• SUPPLIED MATERIAL:
*** Begin section ***

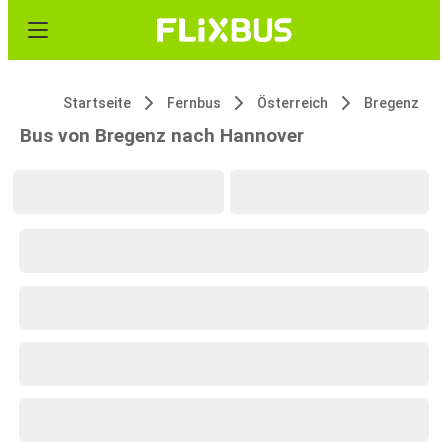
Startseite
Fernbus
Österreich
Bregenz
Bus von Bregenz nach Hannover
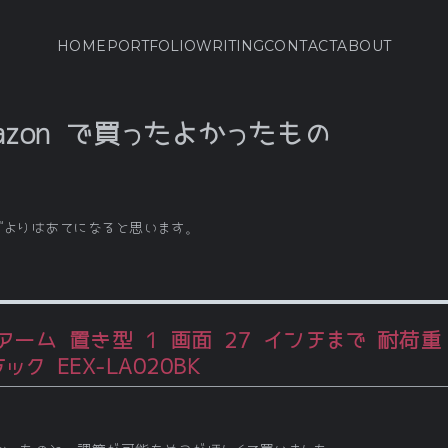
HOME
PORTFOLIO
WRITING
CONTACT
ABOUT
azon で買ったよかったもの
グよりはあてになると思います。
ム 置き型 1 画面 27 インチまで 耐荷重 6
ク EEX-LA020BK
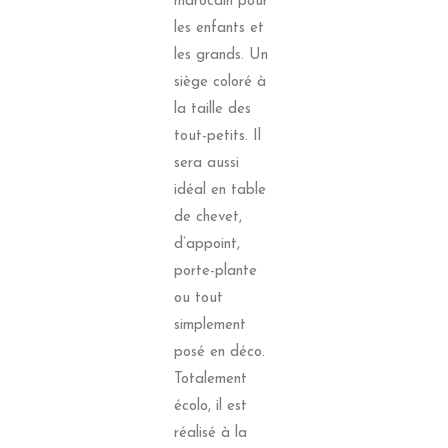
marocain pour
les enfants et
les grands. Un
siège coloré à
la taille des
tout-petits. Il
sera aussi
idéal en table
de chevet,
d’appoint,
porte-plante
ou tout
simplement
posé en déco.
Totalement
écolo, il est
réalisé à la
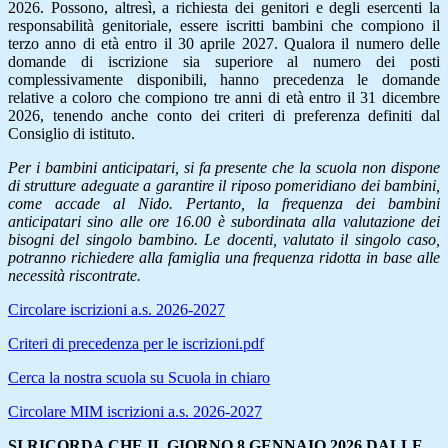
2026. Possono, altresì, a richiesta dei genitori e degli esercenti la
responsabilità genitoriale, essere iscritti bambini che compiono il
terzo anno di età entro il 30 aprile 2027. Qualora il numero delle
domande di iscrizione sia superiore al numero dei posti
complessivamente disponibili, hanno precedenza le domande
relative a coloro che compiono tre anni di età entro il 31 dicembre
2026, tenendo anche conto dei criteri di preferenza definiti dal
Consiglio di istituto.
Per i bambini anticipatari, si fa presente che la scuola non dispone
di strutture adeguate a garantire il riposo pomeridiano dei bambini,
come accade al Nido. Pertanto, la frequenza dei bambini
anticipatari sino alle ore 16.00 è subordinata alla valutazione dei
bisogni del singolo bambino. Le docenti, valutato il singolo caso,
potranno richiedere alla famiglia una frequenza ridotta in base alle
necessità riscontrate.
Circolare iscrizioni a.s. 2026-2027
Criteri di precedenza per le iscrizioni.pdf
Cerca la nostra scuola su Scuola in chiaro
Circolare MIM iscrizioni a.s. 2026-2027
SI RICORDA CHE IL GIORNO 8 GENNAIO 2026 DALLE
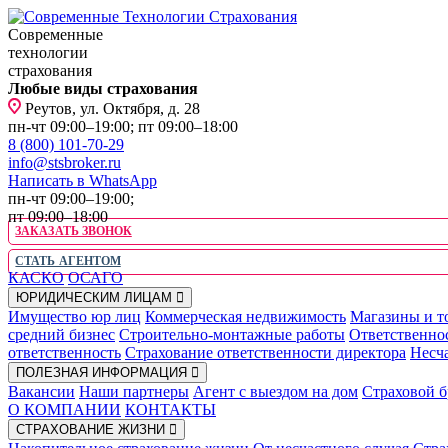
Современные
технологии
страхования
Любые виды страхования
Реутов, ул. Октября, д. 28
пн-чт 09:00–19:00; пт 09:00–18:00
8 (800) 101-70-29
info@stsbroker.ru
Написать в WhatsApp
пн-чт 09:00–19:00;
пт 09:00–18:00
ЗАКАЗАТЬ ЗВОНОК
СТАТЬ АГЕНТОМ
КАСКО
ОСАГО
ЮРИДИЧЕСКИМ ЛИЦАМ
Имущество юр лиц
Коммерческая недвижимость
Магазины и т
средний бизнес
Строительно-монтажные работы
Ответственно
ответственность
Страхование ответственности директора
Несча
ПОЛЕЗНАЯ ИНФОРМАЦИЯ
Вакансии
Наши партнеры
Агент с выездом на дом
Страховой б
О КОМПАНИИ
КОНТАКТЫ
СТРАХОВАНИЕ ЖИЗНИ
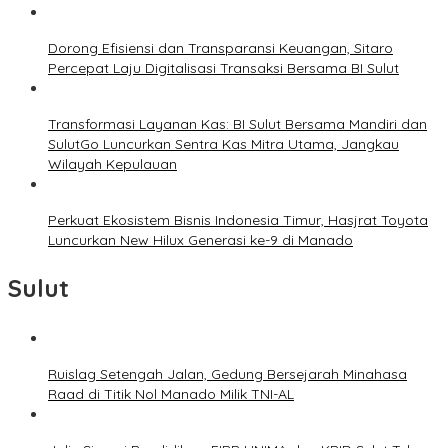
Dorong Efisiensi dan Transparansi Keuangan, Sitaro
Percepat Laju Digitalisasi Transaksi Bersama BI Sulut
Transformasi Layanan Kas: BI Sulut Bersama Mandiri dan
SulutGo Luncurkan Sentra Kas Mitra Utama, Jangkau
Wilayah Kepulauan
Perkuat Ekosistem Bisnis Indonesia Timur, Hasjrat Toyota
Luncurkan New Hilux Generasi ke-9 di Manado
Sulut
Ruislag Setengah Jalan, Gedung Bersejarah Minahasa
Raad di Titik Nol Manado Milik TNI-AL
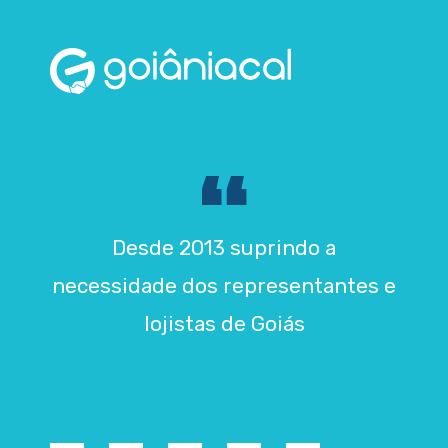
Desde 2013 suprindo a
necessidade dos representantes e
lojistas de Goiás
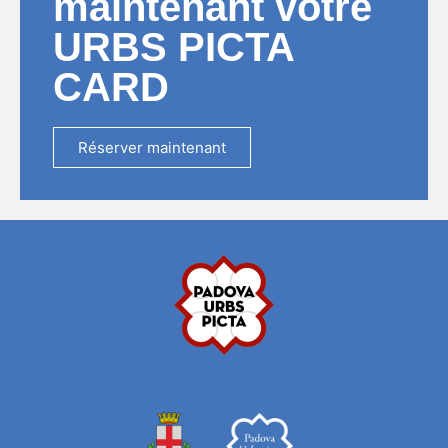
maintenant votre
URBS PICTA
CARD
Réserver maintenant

*** End section ***
*** Begin section ***

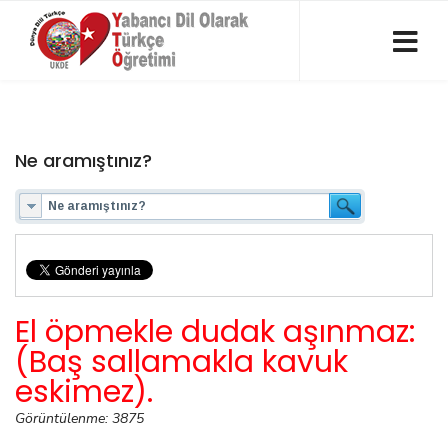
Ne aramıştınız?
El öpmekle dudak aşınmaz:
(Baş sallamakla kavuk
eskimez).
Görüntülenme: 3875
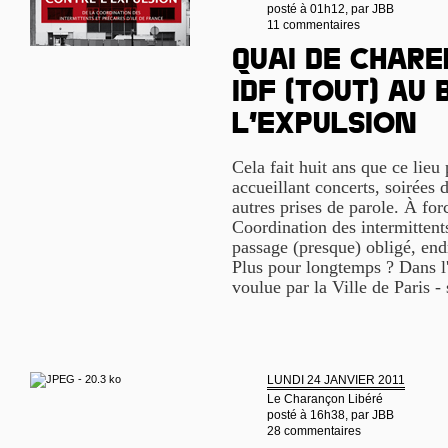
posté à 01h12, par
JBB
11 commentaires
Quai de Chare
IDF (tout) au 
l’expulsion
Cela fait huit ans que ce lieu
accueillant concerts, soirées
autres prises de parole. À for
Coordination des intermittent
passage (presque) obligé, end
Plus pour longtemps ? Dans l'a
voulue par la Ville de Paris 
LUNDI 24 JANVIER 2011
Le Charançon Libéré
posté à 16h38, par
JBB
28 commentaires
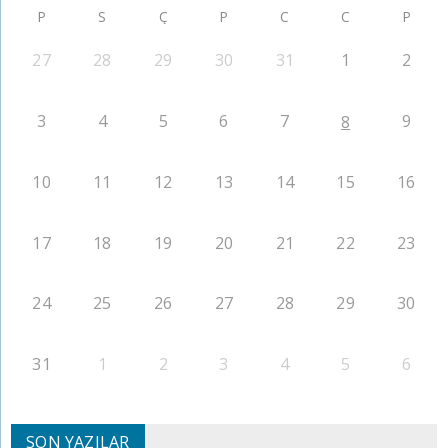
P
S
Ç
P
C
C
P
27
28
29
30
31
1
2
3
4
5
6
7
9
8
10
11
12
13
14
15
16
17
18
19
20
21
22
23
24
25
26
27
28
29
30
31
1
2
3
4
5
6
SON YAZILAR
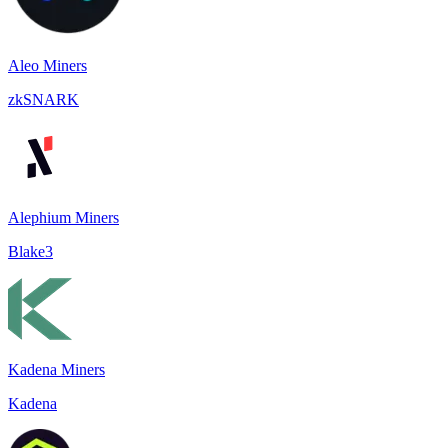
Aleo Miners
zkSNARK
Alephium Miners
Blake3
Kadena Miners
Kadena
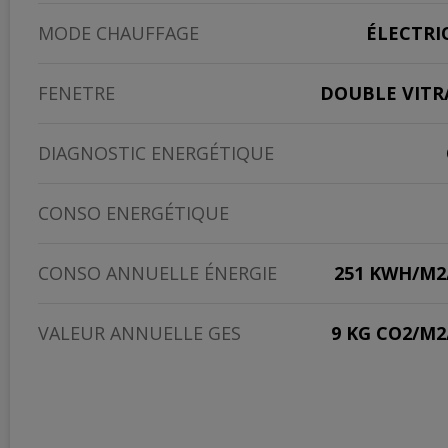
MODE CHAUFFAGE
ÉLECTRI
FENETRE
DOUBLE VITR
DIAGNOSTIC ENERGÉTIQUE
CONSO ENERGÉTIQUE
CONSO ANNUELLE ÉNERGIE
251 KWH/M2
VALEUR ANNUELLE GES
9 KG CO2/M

*** End section ***
*** Begin section ***

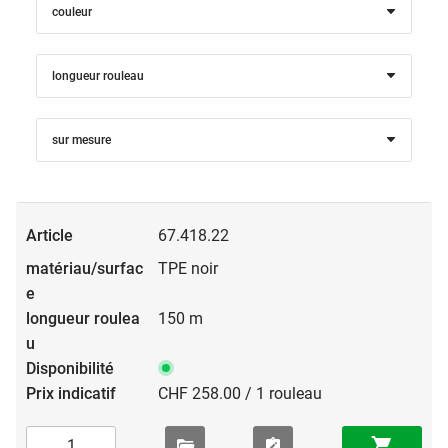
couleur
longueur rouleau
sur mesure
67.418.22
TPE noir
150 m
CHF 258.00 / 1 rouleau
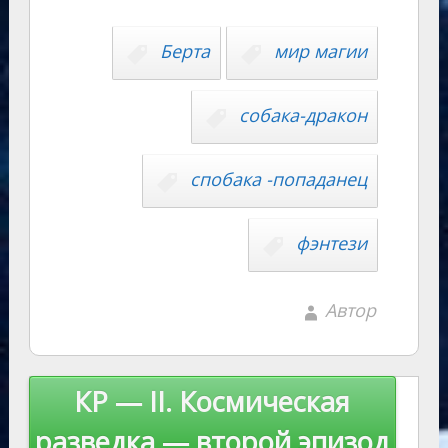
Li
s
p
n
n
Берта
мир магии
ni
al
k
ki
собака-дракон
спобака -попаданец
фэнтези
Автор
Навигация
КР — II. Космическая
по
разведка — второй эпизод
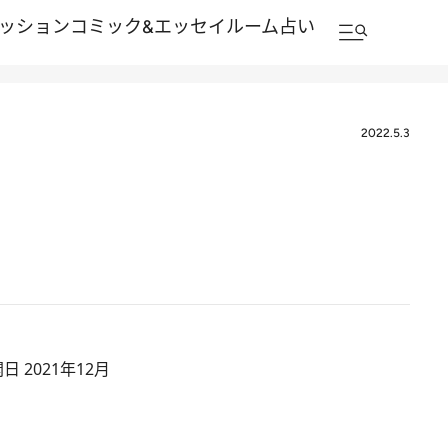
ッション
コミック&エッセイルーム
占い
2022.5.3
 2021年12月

*** End section ***

• TASK REQUIREMENTS: Return exactly the stretch above whose first line contains "пн-чт 09:00–19:00; пт 09:00–18:00" and whose last line contains "Réserver maintenant", and nothing outside it. The pictures should not appear.

• OUTPUT:
пн-чт 09:00–19:00; пт 09:00–18:00
8 (800) 101-70-29
info@stsbroker.ru
Написать в WhatsApp
пн-чт 09:00–19:00;
пт 09:00–18:00
ЗАКАЗАТЬ ЗВОНОК
СТАТЬ АГЕНТОМ
КАСКО
ОСАГО
ЮРИДИЧЕСКИМ ЛИЦАМ
Имущество юр лиц
Коммерческая недвижимость
Магазины и т
средний бизнес
Строительно-монтажные работы
Ответственно
ответственность
Страхование ответственности директора
Несча
ПОЛЕЗНАЯ ИНФОРМАЦИЯ
Вакансии
Наши партнеры
Агент с выездом на дом
Страховой б
О КОМПАНИИ
КОНТАКТЫ
СТРАХОВАНИЕ ЖИЗНИ
Dorong Efisiensi dan Transparansi Keuangan, Sitaro
Percepat Laju Digitalisasi Transaksi Bersama BI Sulut
Transformasi Layanan Kas: BI Sulut Bersama Mandiri dan
SulutGo Luncurkan Sentra Kas Mitra Utama, Jangkau
Wilayah Kepulauan
Perkuat Ekosistem Bisnis Indonesia Timur, Hasjrat Toyota
Luncurkan New Hilux Generasi ke-9 di Manado
Sulut
Ruislag Setengah Jalan, Gedung Bersejarah Minahasa
Raad di Titik Nol Manado Milik TNI-AL
Desde 2013 suprindo a
necessidade dos representantes e
lojistas de Goiás
maintenant votre
URBS PICTA
CARD
Réserver maintenant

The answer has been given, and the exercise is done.